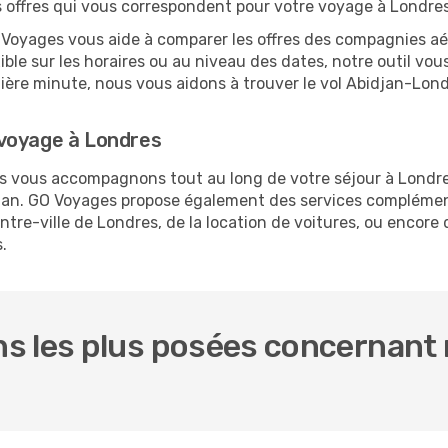
es offres qui vous correspondent pour votre voyage à Londres
O Voyages vous aide à comparer les offres des compagnies aéri
xible sur les horaires ou au niveau des dates, notre outil vou
rnière minute, nous vous aidons à trouver le vol Abidjan-Lon
 voyage à Londres
us vous accompagnons tout au long de votre séjour à Londr
idjan. GO Voyages propose également des services compléme
re-ville de Londres, de la location de voitures, ou encore d
.
 les plus posées concernant n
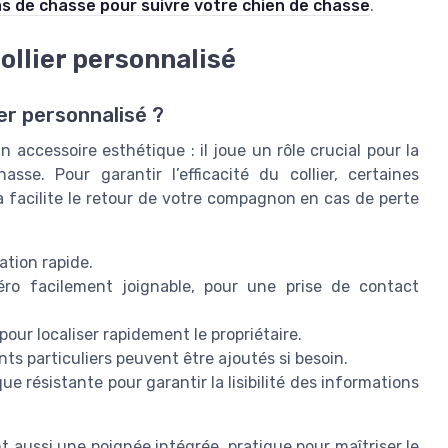
s de chasse pour suivre votre chien de chasse
.
ollier personnalisé
er personnalisé ?
 accessoire esthétique : il joue un rôle crucial pour la
asse. Pour garantir l’efficacité du collier, certaines
a facilite le retour de votre compagnon en cas de perte
ation rapide.
ro facilement joignable, pour une prise de contact
 pour localiser rapidement le propriétaire.
nts particuliers peuvent être ajoutés si besoin.
ue résistante pour garantir la lisibilité des informations
t aussi une poignée intégrée, pratique pour maîtriser le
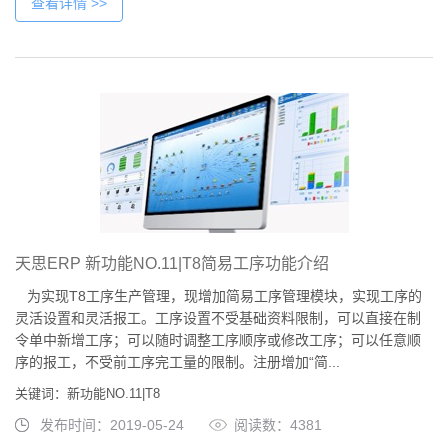
查看详情 >>
天思ERP 新功能NO.11|T8简易工序功能介绍
为实现T8工序生产管理，现增加简易工序管理模块，实现工序的
灵活设置和灵活报工。工序设置不受基础资料限制，可以直接在制
令单中新增工序；可以随时调整工序顺序或修改工序；可以任意顺
序的报工，不受前工序完工量的限制。注册增加“简...
关键词：新功能NO.11|T8
发布时间：2019-05-24
阅读数：4381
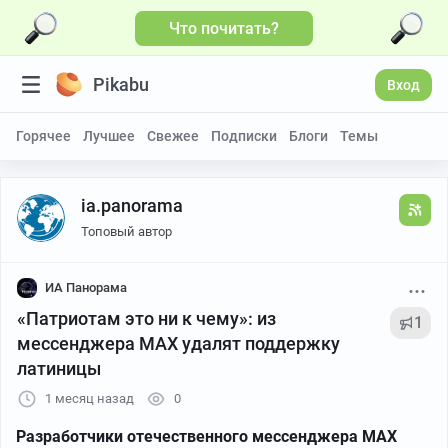
Что почитать?
Pikabu
Вход
Горячее
Лучшее
Свежее
Подписки
Блоги
Темы
ia.panorama
Топовый автор
ИА Панорама
«Патриотам это ни к чему»: из
1
мессенджера MAX удалят поддержку
латиницы
1 месяц назад
0
Разработчики отечественного мессенджера MAX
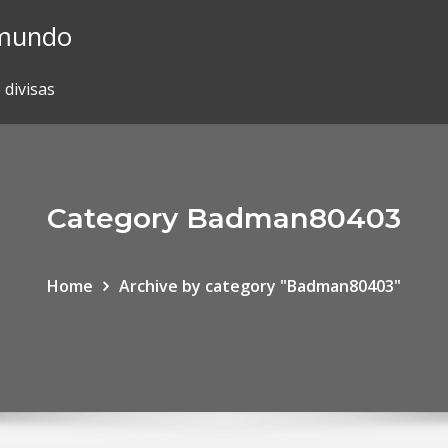
l mundo
 divisas
Category Badman80403
Home
Archive by category "Badman80403"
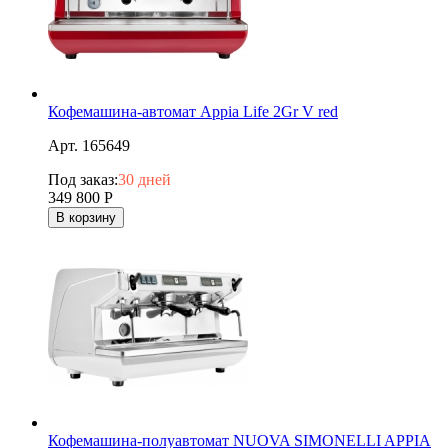
Кофемашина-автомат Appia Life 2Gr V red
Арт. 165649
Под заказ:
30 дней
349 800
Р
В корзину
Кофемашина-полуавтомат NUOVA SIMONELLI APPIA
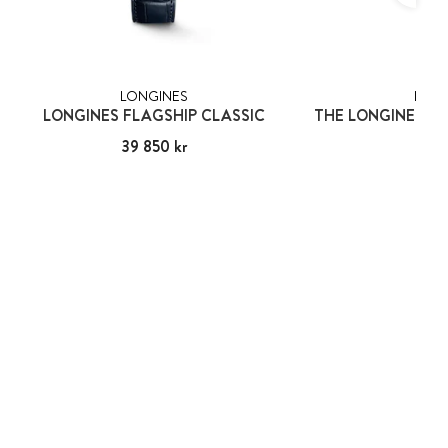
LONGINES
LONG
LONGINES FLAGSHIP CLASSIC
Pris
39 850 kr
:
39 850 kr
Pris
31 4
:
31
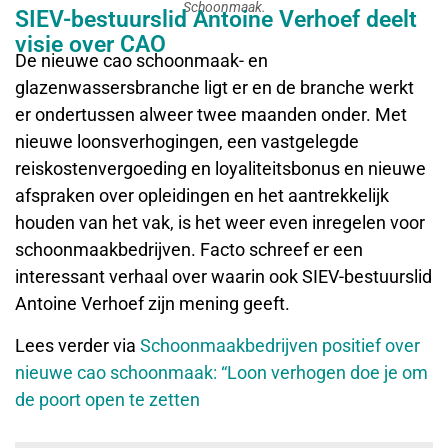
Schoonmaak.
SIEV-bestuurslid Antoine Verhoef deelt
visie over CAO
De nieuwe cao schoonmaak- en
glazenwassersbranche ligt er en de branche werkt
er ondertussen alweer twee maanden onder. Met
nieuwe loonsverhogingen, een vastgelegde
reiskostenvergoeding en loyaliteitsbonus en nieuwe
afspraken over opleidingen en het aantrekkelijk
houden van het vak, is het weer even inregelen voor
schoonmaakbedrijven. Facto schreef er een
interessant verhaal over waarin ook SIEV-bestuurslid
Antoine Verhoef zijn mening geeft.
Lees verder via
Schoonmaakbedrijven positief over
nieuwe cao schoonmaak: “Loon verhogen doe je om
de poort open te zetten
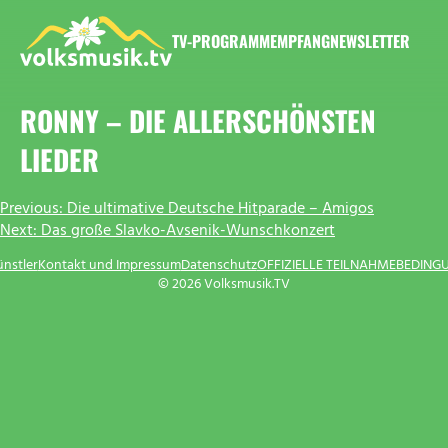
Zum
Inhalt
TV-PROGRAMM
EMPFANG
NEWSLETTER
springen
VOLKSMUSIK.TV
RONNY – DIE ALLERSCHÖNSTEN
LIEDER
BEITRAGSNAVIGATION
Previous:
Die ultimative Deutsche Hitparade – Amigos
Next:
Das große Slavko-Avsenik-Wunschkonzert
ünstler
Kontakt und Impressum
Datenschutz
OFFIZIELLE TEILNAHMEBEDING
© 2026 Volksmusik.TV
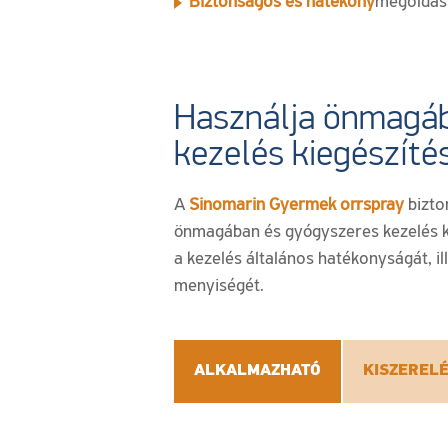
Biztonságos és hatékony
megoldás
Használja önmagáb
kezelés kiegészíté
A
Sinomarin Gyermek orrspray
bizto
önmagában és gyógyszeres kezelés ki
a kezelés általános hatékonyságát, i
menyiségét.
ALKALMAZHATÓ
KISZEREL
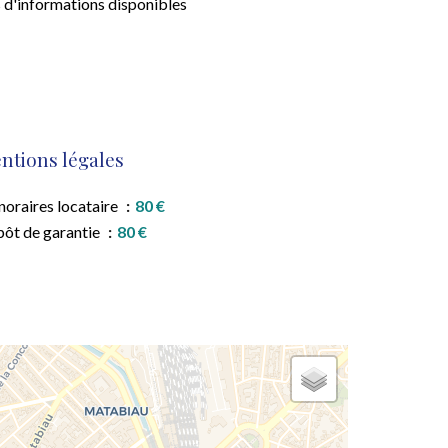
 d'informations disponibles
ntions légales
oraires locataire
80 €
ôt de garantie
80 €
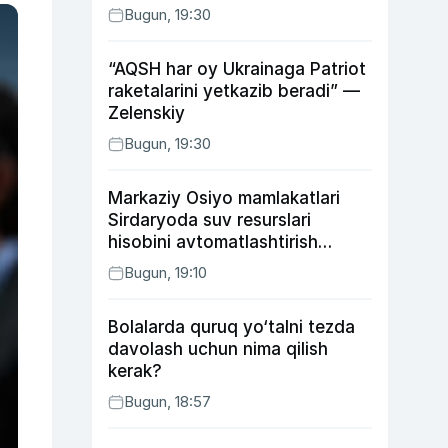
Bugun, 19:30
“AQSH har oy Ukrainaga Patriot
raketalarini yetkazib beradi” —
Zelenskiy
Bugun, 19:30
Markaziy Osiyo mamlakatlari
Sirdaryoda suv resurslari
hisobini avtomatlashtirish
rejasini ishlab chiqishni
Bugun, 19:10
ma’qulladi
Bolalarda quruq yo‘talni tezda
davolash uchun nima qilish
kerak?
Bugun, 18:57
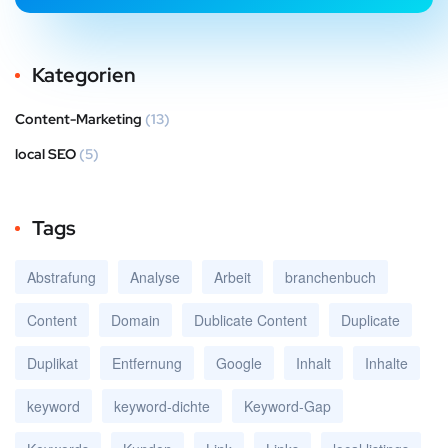
Kategorien
Content-Marketing
(13)
local SEO
(5)
Tags
Abstrafung
Analyse
Arbeit
branchenbuch
Content
Domain
Dublicate Content
Duplicate
Duplikat
Entfernung
Google
Inhalt
Inhalte
keyword
keyword-dichte
Keyword-Gap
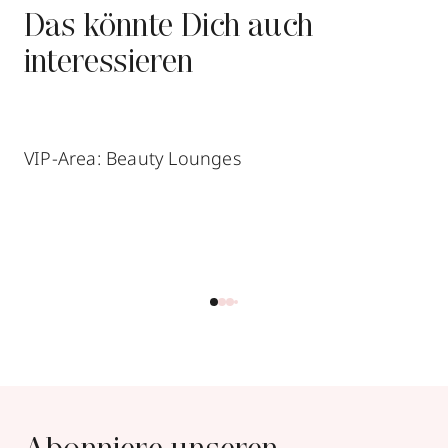
Das könnte Dich auch
interessieren
VIP-Area: Beauty Lounges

-=-=-

- ABOUT THIS EXERCISE: Update the lines starting at the beginning of the listing and ending with the line that contains "t aussi une": change every "Londres" to "Paris" and keep everything else the same. Leave the pictures out of your answer.

- TASK RESULT:
es offres qui vous correspondent pour votre voyage à Paris
O Voyages vous aide à comparer les offres des compagnies aéri
xible sur les horaires ou au niveau des dates, notre outil vou
rnière minute, nous vous aidons à trouver le vol Abidjan-Lon
 voyage à Paris
us vous accompagnons tout au long de votre séjour à Londr
idjan. GO Voyages propose également des services compléme
re-ville de Paris, de la location de voitures, ou encore d
.
 les plus posées concernant n
s de chasse pour suivre votre chien de chasse
.
ollier personnalisé
er personnalisé ?
 accessoire esthétique : il joue un rôle crucial pour la
asse. Pour garantir l’efficacité du collier, certaines
a facilite le retour de votre compagnon en cas de perte
ation rapide.
ro facilement joignable, pour une prise de contact
 pour localiser rapidement le propriétaire.
nts particuliers peuvent être ajoutés si besoin.
ue résistante pour garantir la lisibilité des informations
t aussi une poignée intégrée, pratique pour maîtriser le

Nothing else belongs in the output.